Starting pitching has been a known need for the Red Sox all winter, and Boston just signed Lucas Giolito yesterday to help address the rotation mix. While moving Sale diminishes the number of available arms, the trade does free up some money to help make other moves, and the Sox simply might’ve wanted a more reliable starting pitching option than the injury-plagued Sale. Plus, adding six years of team control over a promising player like Grissom is a nice return for the Sox at the cost of $17 million.

Grissom immediately addresses Boston’s need for second base help. Selected in the 11th round of the 2019 draft by Atlanta, Grissom has consistently performed well against minor league pitching during his four seasons in the Braves’ farm system, earning consideration for a big league call-up. In 2022, Grissom posted an impressive .291/.353/.440 slash line over 156 plate appearances, but his production dipped to a more modest .659 OPS in just 80 plate appearances last season. Despite being given an opportunity at the everyday shortstop role, Grissom fell behind Orlando Arcia on the depth chart, leading him to spend most of the season at Triple-A as the Braves aimed to provide him with regular playing time.

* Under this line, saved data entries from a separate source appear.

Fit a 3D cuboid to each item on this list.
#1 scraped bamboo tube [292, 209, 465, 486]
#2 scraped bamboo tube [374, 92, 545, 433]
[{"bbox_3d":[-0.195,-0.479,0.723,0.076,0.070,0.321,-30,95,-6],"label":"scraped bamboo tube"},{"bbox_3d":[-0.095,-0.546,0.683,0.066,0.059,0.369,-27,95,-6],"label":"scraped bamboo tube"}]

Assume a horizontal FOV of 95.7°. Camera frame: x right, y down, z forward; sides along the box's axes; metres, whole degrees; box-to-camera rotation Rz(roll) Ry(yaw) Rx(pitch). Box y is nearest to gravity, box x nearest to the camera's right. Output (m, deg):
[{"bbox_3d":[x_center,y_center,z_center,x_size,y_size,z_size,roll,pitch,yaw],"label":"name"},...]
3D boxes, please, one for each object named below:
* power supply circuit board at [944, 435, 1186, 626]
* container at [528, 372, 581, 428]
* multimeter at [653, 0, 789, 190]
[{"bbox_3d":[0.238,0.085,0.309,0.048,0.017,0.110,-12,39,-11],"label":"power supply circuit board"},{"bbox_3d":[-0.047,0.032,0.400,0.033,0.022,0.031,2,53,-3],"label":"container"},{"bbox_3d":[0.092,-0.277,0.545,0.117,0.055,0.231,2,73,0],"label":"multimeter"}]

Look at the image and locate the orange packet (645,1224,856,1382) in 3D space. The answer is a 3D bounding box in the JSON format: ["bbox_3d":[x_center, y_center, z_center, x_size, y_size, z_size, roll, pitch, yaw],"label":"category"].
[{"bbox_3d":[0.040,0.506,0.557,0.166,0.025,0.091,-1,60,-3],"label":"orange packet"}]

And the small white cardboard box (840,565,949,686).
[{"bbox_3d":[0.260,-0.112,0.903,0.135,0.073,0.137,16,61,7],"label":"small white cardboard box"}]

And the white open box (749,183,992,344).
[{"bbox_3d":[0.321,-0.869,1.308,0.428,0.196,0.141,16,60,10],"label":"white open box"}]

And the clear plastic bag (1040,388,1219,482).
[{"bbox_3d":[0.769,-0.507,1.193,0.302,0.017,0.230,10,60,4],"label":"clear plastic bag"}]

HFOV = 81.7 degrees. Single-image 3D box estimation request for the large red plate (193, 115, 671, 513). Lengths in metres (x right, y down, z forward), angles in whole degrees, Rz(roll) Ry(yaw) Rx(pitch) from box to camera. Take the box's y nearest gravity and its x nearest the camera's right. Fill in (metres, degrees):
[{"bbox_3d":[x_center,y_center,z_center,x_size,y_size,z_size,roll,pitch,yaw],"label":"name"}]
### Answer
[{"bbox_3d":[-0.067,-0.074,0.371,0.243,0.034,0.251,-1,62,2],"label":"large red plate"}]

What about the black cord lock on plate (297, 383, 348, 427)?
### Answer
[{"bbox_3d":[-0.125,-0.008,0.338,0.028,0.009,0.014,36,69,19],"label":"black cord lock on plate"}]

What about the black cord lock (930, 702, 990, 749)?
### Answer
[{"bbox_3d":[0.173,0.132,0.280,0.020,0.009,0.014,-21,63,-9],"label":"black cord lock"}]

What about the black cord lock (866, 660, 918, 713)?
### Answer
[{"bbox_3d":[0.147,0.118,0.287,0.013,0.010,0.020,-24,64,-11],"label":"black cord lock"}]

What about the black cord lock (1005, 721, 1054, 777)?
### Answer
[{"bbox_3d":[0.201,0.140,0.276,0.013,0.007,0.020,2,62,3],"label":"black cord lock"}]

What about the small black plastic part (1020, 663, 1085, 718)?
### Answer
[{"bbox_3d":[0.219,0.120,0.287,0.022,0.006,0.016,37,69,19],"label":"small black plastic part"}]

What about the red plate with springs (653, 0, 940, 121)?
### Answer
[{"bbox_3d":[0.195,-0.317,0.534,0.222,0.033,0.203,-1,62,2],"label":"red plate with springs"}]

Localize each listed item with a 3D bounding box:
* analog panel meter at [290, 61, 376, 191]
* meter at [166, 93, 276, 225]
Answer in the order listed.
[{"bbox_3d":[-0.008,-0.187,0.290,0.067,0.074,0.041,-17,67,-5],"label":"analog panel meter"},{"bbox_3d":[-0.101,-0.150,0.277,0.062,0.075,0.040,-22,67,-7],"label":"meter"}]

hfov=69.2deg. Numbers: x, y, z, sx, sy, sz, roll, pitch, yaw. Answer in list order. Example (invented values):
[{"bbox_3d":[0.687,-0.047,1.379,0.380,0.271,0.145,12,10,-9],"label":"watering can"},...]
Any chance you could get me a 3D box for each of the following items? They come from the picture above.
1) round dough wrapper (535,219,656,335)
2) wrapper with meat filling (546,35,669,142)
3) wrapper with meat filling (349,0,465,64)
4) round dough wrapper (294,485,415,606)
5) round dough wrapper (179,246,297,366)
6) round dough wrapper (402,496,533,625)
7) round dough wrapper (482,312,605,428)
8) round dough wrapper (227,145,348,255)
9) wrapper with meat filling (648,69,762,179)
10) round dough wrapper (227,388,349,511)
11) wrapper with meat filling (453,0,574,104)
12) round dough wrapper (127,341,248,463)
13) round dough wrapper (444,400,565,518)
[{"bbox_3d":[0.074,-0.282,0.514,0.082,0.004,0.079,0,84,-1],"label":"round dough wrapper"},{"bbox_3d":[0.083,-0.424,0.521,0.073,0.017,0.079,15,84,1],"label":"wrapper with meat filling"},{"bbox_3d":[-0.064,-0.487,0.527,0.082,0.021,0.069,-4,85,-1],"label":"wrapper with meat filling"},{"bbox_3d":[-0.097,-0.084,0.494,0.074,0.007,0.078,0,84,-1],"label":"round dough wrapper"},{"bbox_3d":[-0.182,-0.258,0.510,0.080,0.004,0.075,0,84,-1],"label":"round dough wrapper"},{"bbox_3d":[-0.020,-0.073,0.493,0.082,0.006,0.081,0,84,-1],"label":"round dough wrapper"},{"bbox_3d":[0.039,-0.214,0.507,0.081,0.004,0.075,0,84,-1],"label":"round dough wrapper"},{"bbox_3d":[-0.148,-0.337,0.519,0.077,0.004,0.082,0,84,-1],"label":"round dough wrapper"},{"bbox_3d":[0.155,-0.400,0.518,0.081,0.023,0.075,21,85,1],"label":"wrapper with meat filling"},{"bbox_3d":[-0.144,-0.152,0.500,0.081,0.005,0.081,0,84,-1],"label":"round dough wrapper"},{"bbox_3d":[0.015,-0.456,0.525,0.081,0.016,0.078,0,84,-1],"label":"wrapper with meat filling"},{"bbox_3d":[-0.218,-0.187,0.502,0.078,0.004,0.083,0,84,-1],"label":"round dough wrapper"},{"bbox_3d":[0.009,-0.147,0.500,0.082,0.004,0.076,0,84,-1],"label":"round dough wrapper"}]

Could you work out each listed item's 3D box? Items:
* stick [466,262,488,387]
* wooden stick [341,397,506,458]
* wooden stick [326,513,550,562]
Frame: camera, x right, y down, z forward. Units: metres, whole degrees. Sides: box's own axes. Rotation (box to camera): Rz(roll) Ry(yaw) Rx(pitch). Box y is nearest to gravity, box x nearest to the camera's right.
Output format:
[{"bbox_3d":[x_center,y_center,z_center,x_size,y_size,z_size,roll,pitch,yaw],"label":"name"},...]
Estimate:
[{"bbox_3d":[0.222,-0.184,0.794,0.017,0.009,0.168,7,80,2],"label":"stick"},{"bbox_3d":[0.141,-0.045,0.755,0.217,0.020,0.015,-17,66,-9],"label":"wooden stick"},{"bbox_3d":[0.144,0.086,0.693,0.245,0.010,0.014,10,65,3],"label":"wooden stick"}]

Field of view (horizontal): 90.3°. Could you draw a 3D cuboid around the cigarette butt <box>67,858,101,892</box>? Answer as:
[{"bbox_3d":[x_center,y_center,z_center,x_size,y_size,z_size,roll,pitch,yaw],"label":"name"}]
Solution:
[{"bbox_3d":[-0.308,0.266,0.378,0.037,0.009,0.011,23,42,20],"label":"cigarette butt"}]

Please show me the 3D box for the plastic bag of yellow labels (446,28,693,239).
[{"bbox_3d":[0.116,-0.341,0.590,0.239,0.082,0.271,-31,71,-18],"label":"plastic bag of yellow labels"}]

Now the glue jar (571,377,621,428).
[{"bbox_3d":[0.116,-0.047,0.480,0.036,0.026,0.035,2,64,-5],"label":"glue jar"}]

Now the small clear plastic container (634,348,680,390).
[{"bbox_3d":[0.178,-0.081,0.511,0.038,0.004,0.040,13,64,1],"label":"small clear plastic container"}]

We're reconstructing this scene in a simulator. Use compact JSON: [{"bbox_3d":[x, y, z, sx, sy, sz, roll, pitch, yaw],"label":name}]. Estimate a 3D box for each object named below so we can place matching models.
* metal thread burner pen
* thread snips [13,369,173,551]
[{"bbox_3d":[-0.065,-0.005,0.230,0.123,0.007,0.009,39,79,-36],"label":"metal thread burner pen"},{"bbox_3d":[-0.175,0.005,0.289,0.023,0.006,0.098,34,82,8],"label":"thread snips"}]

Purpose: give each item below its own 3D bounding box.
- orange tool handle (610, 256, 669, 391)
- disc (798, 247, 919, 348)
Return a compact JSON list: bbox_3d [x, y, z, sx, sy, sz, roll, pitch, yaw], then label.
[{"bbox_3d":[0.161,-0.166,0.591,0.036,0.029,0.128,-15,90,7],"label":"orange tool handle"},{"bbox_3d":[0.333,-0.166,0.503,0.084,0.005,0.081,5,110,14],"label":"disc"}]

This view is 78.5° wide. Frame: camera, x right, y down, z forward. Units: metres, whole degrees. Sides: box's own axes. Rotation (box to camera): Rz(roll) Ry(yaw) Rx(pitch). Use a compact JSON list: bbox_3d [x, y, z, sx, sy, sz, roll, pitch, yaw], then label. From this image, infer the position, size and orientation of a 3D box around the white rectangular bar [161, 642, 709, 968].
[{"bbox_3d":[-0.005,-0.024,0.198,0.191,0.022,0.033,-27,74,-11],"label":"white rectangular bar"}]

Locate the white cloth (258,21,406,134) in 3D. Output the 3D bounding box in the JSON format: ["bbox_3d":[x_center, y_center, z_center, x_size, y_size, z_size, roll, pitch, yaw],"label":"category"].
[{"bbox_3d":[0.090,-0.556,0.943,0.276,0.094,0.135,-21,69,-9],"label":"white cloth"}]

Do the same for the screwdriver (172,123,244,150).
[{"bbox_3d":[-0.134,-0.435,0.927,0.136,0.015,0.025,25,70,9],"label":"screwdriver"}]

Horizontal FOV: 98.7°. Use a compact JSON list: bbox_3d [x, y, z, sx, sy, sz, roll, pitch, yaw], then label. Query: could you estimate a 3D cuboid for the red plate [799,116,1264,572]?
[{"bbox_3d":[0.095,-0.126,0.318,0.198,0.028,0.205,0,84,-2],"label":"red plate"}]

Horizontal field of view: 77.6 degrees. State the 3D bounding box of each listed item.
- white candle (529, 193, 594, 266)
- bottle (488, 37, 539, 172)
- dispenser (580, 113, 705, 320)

While Grissom has primarily played as a shortstop in the minor leagues, there have been questions about his long-term viability at the position. The presence of Ozzie Albies and Austin Riley in the Braves' infield made it challenging for Grissom to secure a spot at second base or third base. As a potential candidate to fill the left field vacancy, Grissom even gained experience as an outfielder. However, the acquisition of Jarred Kelenic from the Mariners appeared to close that door.

In Boston, there are no apparent positional obstacles for Grissom, and he could very well be slotted in as their Opening Day second baseman. His right-handed hitting style aligns with Breslow’s preferences, and Grissom's defensive skills are expected to transition well to the less demanding second base position. With Grissom in the mix, players like Enmanuel Valdez, Pablo Reyes, or Rob Refsnyder may find themselves in backup roles or potentially as trade assets. Additionally, Ceddanne Rafaela now appears more likely to be utilized as an outfielder, and there's even the possibility that he could become a trade candidate himself.